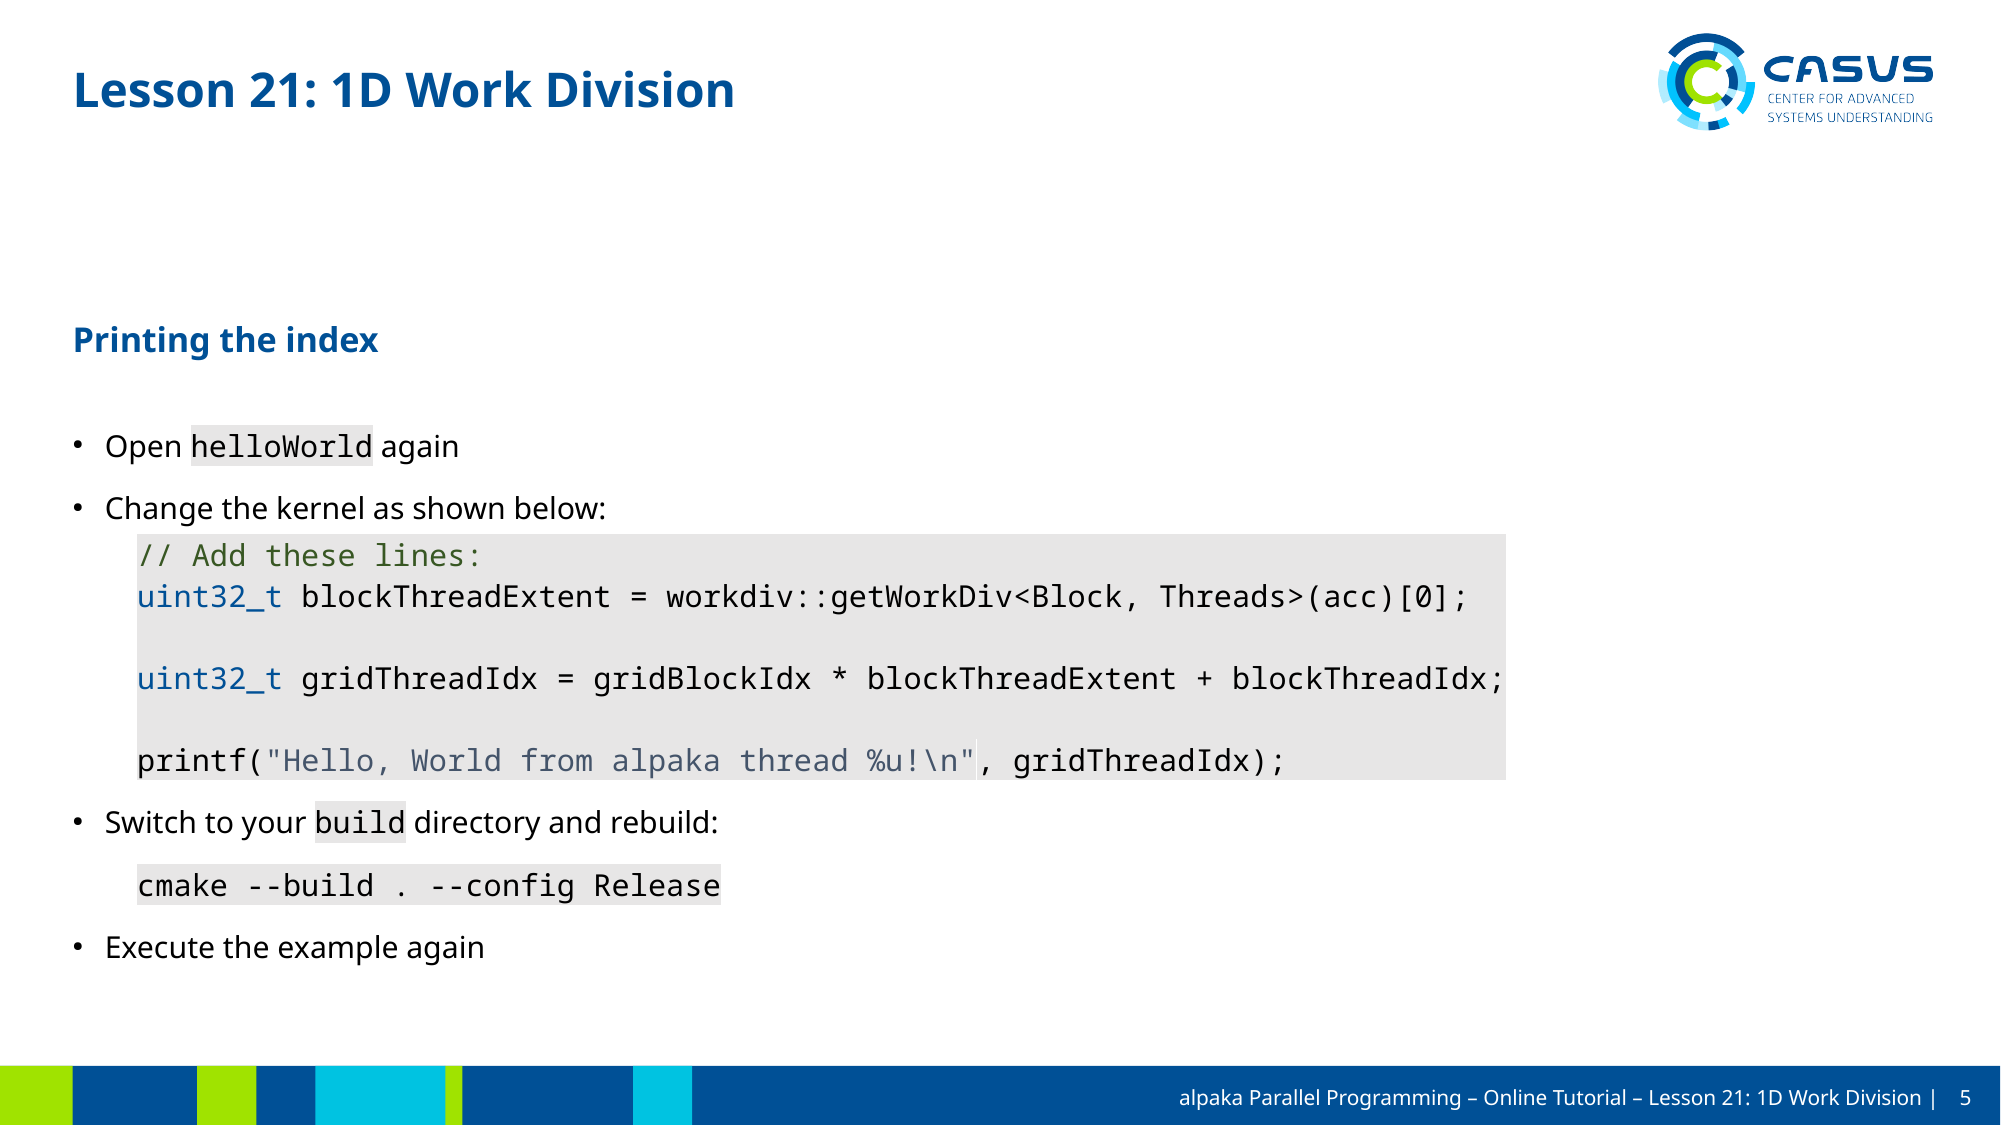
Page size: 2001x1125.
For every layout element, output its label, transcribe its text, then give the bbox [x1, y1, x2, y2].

title Lesson 21: 1D Work Division [72, 54, 1620, 123]
list Printing the index Open helloWorld again Change the kernel as shown below: // Add these lines: uint32_t blockThreadExtent = workdiv::getWorkDiv<Block, Threads>(acc)[0]; uint32_t gridThreadIdx = gridBlockIdx * blockThreadExtent + blockThreadIdx; printf("Hello, World from alpaka thread %u!\n", gridThreadIdx); Switch to your build directory and rebuild: cmake --build . --config Release Execute the example again [72, 316, 1620, 979]
picture [1658, 33, 1933, 131]
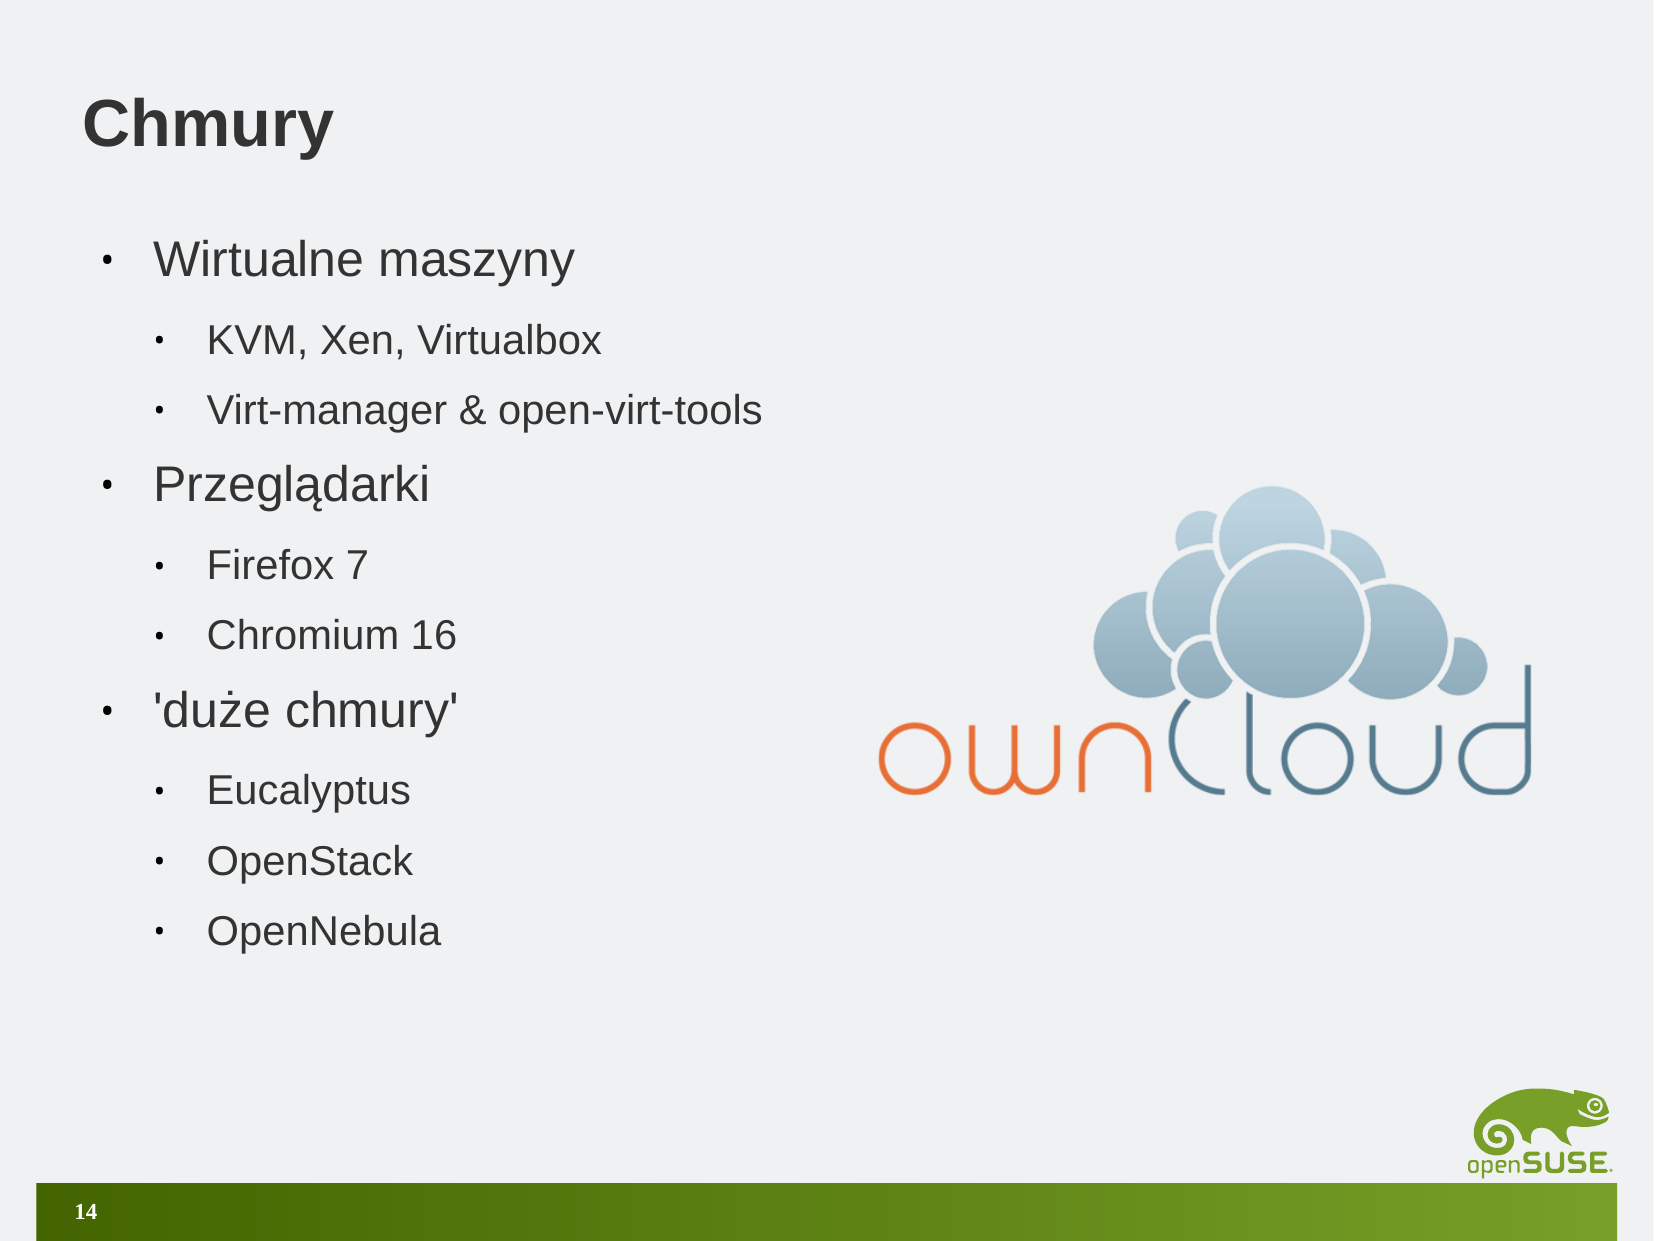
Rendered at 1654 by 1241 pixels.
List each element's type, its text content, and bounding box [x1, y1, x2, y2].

title Chmury [82, 49, 1571, 198]
list Wirtualne maszyny KVM, Xen, Virtualbox Virt-manager & open-virt-tools Przeglądarki Firefox 7 Chromium 16 'duże chmury' Eucalyptus OpenStack OpenNebula [82, 231, 809, 1050]
picture [0, 0, 1654, 1241]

---------------

→ Exercise description:
Find every line in the data above that contains the word "element", and copy each of those lines.

→ Solution to this task:
For every layout element, output its label, transcribe its text, then give the bbox [x1, y1, x2, y2].
List each element's type, its text content, and bounding box [x1, y1, x2, y2].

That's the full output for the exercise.